**Assignment**
Could you restate every entry word for word, minus the pictures?

Saved data entries
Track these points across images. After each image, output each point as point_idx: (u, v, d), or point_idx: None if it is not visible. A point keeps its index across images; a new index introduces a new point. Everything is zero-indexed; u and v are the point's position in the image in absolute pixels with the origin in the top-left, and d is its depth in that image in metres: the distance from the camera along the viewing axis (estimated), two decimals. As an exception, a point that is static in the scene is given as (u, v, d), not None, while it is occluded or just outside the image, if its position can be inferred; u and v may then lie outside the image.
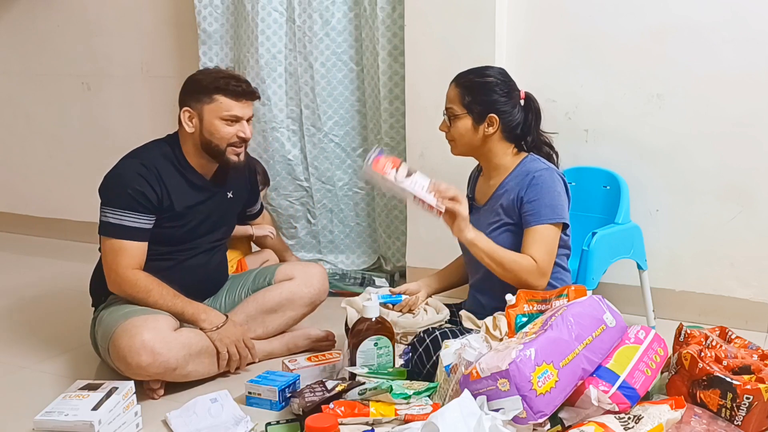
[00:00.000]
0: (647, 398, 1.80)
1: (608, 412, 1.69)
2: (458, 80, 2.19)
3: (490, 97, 2.16)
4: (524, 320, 1.92)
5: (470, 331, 2.05)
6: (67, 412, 1.83)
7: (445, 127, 2.20)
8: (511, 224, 2.16)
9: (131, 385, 1.96)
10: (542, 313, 1.91)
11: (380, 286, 2.91)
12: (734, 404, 1.72)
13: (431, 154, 2.88)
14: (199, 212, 2.32)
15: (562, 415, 1.71)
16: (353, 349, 1.98)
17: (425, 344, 2.00)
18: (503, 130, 2.18)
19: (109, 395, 1.89)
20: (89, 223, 2.86)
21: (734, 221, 2.59)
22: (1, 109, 4.25)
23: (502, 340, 1.93)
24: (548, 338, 1.68)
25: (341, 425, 1.70)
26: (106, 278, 2.24)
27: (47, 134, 4.15)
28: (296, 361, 2.22)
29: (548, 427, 1.69)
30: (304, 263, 2.63)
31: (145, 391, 2.11)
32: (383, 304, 2.20)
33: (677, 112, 2.61)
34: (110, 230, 2.20)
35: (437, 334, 2.01)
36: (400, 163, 2.04)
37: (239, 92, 2.24)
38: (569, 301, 1.89)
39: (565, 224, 2.15)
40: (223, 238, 2.47)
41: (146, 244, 2.23)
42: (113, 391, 1.91)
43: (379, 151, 2.04)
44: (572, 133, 2.75)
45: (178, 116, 2.27)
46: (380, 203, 3.31)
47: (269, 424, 1.91)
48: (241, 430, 1.89)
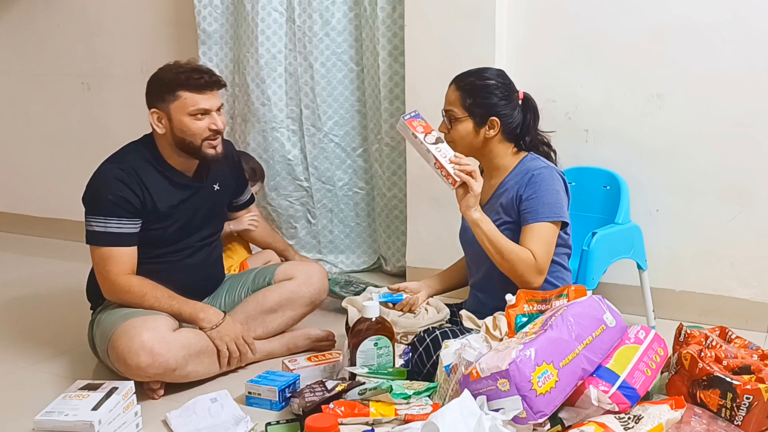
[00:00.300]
0: (647, 398, 1.80)
1: (608, 412, 1.69)
2: (458, 83, 2.18)
3: (490, 100, 2.16)
4: (524, 320, 1.92)
5: (470, 331, 2.05)
6: (67, 412, 1.83)
7: (445, 128, 2.20)
8: (510, 222, 2.16)
9: (131, 385, 1.96)
10: (542, 313, 1.91)
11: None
12: (734, 404, 1.72)
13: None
14: (185, 210, 2.29)
15: (562, 415, 1.71)
16: (353, 349, 1.98)
17: (425, 344, 2.00)
18: (503, 131, 2.18)
19: (109, 395, 1.89)
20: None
21: (734, 221, 2.59)
22: (1, 109, 4.25)
23: (502, 340, 1.93)
24: (548, 338, 1.68)
25: (341, 425, 1.70)
26: (100, 287, 2.23)
27: (47, 134, 4.15)
28: (296, 361, 2.22)
29: (548, 427, 1.69)
30: (304, 263, 2.62)
31: (145, 391, 2.10)
32: (384, 302, 2.20)
33: (677, 112, 2.61)
34: (97, 239, 2.18)
35: (437, 333, 2.01)
36: (431, 130, 2.09)
37: (202, 84, 2.19)
38: (569, 301, 1.89)
39: (564, 223, 2.16)
40: (215, 232, 2.45)
41: (135, 248, 2.20)
42: (113, 391, 1.91)
43: (416, 113, 2.11)
44: (572, 133, 2.75)
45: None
46: (380, 203, 3.31)
47: (269, 424, 1.90)
48: (241, 430, 1.89)
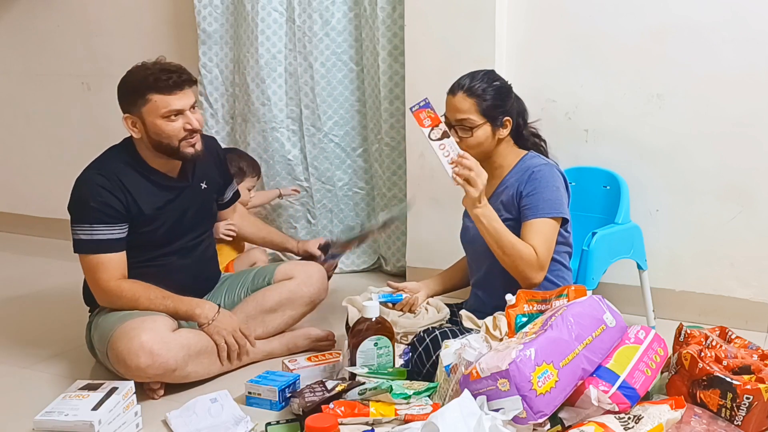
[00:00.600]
0: (647, 398, 1.80)
1: (608, 412, 1.69)
2: (467, 90, 2.14)
3: (503, 100, 2.17)
4: (524, 320, 1.92)
5: (470, 331, 2.05)
6: (67, 412, 1.83)
7: (457, 138, 2.15)
8: (510, 219, 2.16)
9: (131, 385, 1.96)
10: (542, 313, 1.91)
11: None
12: (734, 404, 1.72)
13: (431, 154, 2.86)
14: (172, 211, 2.27)
15: (562, 415, 1.71)
16: (353, 349, 1.98)
17: (425, 344, 2.00)
18: (511, 129, 2.20)
19: (109, 395, 1.89)
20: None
21: (734, 221, 2.59)
22: (1, 109, 4.25)
23: (502, 340, 1.93)
24: (548, 338, 1.68)
25: (341, 425, 1.70)
26: (94, 295, 2.23)
27: (47, 134, 4.15)
28: (296, 361, 2.22)
29: (548, 427, 1.69)
30: (303, 263, 2.61)
31: (145, 391, 2.10)
32: (383, 302, 2.20)
33: (677, 112, 2.61)
34: (84, 247, 2.16)
35: (437, 333, 2.01)
36: (439, 122, 2.08)
37: (171, 85, 2.14)
38: (569, 301, 1.89)
39: (564, 219, 2.16)
40: (207, 231, 2.44)
41: (124, 253, 2.19)
42: (113, 391, 1.91)
43: (426, 102, 2.09)
44: (572, 133, 2.75)
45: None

**Solution to the problem**
Track these points across images. After each image, output each point as point_idx: (u, v, d), or point_idx: None if it is not visible. A point keeps its index across images; a new index introduces a new point. Everything is zero-indexed; u and v are the point's position in the image in absolute pixels with the origin in the top-left, and d is its depth in that image in metres: the distance from the camera along the viewing axis (estimated), two decimals. As an exception, a point that is static in the scene is given as (u, v, d), not None, while it is occluded or just outside the image, if its position can be inferred; u and v may then lie outside the image.
[00:00.000]
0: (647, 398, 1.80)
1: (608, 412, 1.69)
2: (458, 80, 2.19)
3: (490, 97, 2.16)
4: (524, 320, 1.92)
5: (470, 331, 2.05)
6: (67, 412, 1.83)
7: (445, 127, 2.20)
8: (511, 224, 2.16)
9: (131, 385, 1.96)
10: (542, 313, 1.91)
11: (380, 286, 2.91)
12: (734, 404, 1.72)
13: (431, 154, 2.88)
14: (199, 212, 2.32)
15: (562, 415, 1.71)
16: (353, 349, 1.98)
17: (425, 344, 2.00)
18: (503, 130, 2.18)
19: (109, 395, 1.89)
20: (89, 223, 2.86)
21: (734, 221, 2.59)
22: (1, 109, 4.25)
23: (502, 340, 1.93)
24: (548, 338, 1.68)
25: (341, 425, 1.70)
26: (106, 278, 2.24)
27: (47, 134, 4.15)
28: (296, 361, 2.22)
29: (548, 427, 1.69)
30: (304, 263, 2.63)
31: (145, 391, 2.11)
32: (383, 304, 2.20)
33: (677, 112, 2.61)
34: (110, 230, 2.20)
35: (437, 334, 2.01)
36: (400, 163, 2.04)
37: (239, 92, 2.24)
38: (569, 301, 1.89)
39: (565, 224, 2.15)
40: (223, 238, 2.47)
41: (146, 244, 2.23)
42: (113, 391, 1.91)
43: (379, 151, 2.04)
44: (572, 133, 2.75)
45: (178, 116, 2.27)
46: (380, 203, 3.31)
47: (269, 424, 1.91)
48: (241, 430, 1.89)
[00:00.300]
0: (647, 398, 1.80)
1: (608, 412, 1.69)
2: (458, 83, 2.18)
3: (490, 100, 2.16)
4: (524, 320, 1.92)
5: (470, 331, 2.05)
6: (67, 412, 1.83)
7: (445, 128, 2.20)
8: (510, 222, 2.16)
9: (131, 385, 1.96)
10: (542, 313, 1.91)
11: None
12: (734, 404, 1.72)
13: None
14: (185, 210, 2.29)
15: (562, 415, 1.71)
16: (353, 349, 1.98)
17: (425, 344, 2.00)
18: (503, 131, 2.18)
19: (109, 395, 1.89)
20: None
21: (734, 221, 2.59)
22: (1, 109, 4.25)
23: (502, 340, 1.93)
24: (548, 338, 1.68)
25: (341, 425, 1.70)
26: (100, 287, 2.23)
27: (47, 134, 4.15)
28: (296, 361, 2.22)
29: (548, 427, 1.69)
30: (304, 263, 2.62)
31: (145, 391, 2.10)
32: (384, 302, 2.20)
33: (677, 112, 2.61)
34: (97, 239, 2.18)
35: (437, 333, 2.01)
36: (431, 130, 2.09)
37: (202, 84, 2.19)
38: (569, 301, 1.89)
39: (564, 223, 2.16)
40: (215, 232, 2.45)
41: (135, 248, 2.20)
42: (113, 391, 1.91)
43: (416, 113, 2.11)
44: (572, 133, 2.75)
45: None
46: (380, 203, 3.31)
47: (269, 424, 1.90)
48: (241, 430, 1.89)
[00:00.600]
0: (647, 398, 1.80)
1: (608, 412, 1.69)
2: (467, 90, 2.14)
3: (503, 100, 2.17)
4: (524, 320, 1.92)
5: (470, 331, 2.05)
6: (67, 412, 1.83)
7: (457, 138, 2.15)
8: (510, 219, 2.16)
9: (131, 385, 1.96)
10: (542, 313, 1.91)
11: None
12: (734, 404, 1.72)
13: (431, 154, 2.86)
14: (172, 211, 2.27)
15: (562, 415, 1.71)
16: (353, 349, 1.98)
17: (425, 344, 2.00)
18: (511, 129, 2.20)
19: (109, 395, 1.89)
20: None
21: (734, 221, 2.59)
22: (1, 109, 4.25)
23: (502, 340, 1.93)
24: (548, 338, 1.68)
25: (341, 425, 1.70)
26: (94, 295, 2.23)
27: (47, 134, 4.15)
28: (296, 361, 2.22)
29: (548, 427, 1.69)
30: (303, 263, 2.61)
31: (145, 391, 2.10)
32: (383, 302, 2.20)
33: (677, 112, 2.61)
34: (84, 247, 2.16)
35: (437, 333, 2.01)
36: (439, 122, 2.08)
37: (171, 85, 2.14)
38: (569, 301, 1.89)
39: (564, 219, 2.16)
40: (207, 231, 2.44)
41: (124, 253, 2.19)
42: (113, 391, 1.91)
43: (426, 102, 2.09)
44: (572, 133, 2.75)
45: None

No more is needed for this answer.